Hybrid sílica synthesized by sol-gel method as addition or coating for cement pastes
hybrid sol-gel silica; nanostructured silica; superhydrophobicity; hydrophobicity; sol-gel process; pozzolanic activity; durability; mechanical properties
The issues concerning the durability of buildings are usually related to the presence of humidity or to water infiltration in the porous cementitious materials used in concrete structures. Advances in biomimetics and nanotechnology have allowed the development of superhydrophobic materials, with contact angles greater than 150º, which are able to repel water and aqueous products. The synthesis of such materials generally includes combining a low surface energy material, e.g. alkylsilanes, siloxanes, etc., with a nanostructured one. This study proposes the use of the sol-gel process to synthesize nanostructured hybrid silica, functionalized by organic precursors. Such precursors are either silanes or siloxanes that present a hydrophobic organic branch in its chain, which turns the resulting silica water repelling. Besides, such silicas might present pozzolanic activity when in contact with the cementitious medium. Hence, cementitious coatings and additions will be fabricated from hybrid sol-gel silica, whose properties will be evaluated by mechanical and transport tests in modified cement pastes. The pastes hydrophobicity will be evaluated by water contact angle measurements. The silicas pozzolanicity will be evaluated by electrical conductivity measurements.

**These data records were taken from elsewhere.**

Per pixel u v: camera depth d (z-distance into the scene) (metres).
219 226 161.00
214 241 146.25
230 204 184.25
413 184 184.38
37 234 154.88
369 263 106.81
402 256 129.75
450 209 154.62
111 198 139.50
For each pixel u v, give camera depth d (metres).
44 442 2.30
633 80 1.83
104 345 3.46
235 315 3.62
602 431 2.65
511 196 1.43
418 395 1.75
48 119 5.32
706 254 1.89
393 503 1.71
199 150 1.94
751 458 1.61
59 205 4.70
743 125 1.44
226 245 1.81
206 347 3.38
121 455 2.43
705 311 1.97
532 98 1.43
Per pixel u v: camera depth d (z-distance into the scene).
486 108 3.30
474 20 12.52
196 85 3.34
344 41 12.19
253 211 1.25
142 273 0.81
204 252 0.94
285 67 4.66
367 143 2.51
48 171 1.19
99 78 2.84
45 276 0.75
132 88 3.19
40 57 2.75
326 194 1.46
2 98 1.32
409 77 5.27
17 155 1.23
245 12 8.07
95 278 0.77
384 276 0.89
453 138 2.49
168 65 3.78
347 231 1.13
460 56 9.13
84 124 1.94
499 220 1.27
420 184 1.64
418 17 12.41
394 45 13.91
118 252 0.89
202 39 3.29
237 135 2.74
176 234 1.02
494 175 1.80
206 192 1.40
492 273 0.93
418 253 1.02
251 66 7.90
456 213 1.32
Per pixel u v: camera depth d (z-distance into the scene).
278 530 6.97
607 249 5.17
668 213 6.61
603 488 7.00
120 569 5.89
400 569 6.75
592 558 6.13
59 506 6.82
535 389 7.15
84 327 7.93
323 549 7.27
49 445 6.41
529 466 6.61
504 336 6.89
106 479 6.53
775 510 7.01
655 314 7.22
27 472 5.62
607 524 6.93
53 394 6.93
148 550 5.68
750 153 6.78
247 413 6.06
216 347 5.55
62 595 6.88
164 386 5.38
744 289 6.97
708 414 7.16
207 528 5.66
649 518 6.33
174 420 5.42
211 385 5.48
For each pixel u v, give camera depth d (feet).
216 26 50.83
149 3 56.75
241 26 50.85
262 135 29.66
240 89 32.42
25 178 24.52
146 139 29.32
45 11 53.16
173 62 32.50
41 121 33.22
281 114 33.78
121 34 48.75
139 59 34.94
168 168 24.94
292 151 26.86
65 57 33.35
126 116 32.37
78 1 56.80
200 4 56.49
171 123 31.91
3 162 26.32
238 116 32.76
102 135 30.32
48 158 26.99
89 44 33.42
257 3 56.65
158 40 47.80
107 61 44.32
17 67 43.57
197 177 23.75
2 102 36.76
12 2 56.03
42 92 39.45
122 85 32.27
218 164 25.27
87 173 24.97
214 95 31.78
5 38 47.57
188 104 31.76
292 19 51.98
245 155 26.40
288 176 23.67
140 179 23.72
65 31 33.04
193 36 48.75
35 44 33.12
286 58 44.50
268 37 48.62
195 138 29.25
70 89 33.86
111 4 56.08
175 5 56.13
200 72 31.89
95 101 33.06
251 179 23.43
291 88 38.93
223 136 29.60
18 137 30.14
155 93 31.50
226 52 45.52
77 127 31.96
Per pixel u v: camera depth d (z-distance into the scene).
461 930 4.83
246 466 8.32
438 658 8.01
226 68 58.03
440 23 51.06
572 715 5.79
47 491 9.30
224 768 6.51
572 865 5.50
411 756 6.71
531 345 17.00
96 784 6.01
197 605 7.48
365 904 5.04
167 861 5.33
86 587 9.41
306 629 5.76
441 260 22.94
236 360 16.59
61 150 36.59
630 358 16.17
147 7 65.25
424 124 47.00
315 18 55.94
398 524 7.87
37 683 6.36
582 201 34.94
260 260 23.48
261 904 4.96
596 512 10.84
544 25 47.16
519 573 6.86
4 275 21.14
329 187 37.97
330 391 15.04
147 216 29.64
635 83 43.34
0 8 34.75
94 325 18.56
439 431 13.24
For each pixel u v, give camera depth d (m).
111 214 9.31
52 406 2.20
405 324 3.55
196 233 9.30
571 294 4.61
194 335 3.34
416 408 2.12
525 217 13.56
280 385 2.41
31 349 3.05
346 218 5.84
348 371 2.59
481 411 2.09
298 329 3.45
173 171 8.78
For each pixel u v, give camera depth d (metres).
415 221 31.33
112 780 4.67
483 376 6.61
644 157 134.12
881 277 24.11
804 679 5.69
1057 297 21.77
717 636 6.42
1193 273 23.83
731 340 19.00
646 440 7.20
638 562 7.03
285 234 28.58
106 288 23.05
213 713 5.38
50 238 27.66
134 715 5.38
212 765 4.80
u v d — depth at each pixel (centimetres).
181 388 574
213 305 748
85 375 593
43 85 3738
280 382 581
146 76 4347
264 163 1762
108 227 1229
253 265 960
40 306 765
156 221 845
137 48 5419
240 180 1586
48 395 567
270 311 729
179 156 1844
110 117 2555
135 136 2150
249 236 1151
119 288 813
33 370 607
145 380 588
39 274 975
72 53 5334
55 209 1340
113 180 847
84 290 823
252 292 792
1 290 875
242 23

It is expected that hybrid sol-gel silicas present high pozzolanic activity; and that coated cement pastes and those with hybrid silica incorporated present some hydrophobicity, i. e. water contact angles higher than 90º. It is also expected that both mechanical and transport properties of modified cement pastes are enhanced; and that hybrid silica reacts with Ca(OH)2, forming hydrophobic C-S-H; and, finally, that cement pastes coated at different ages present different properties.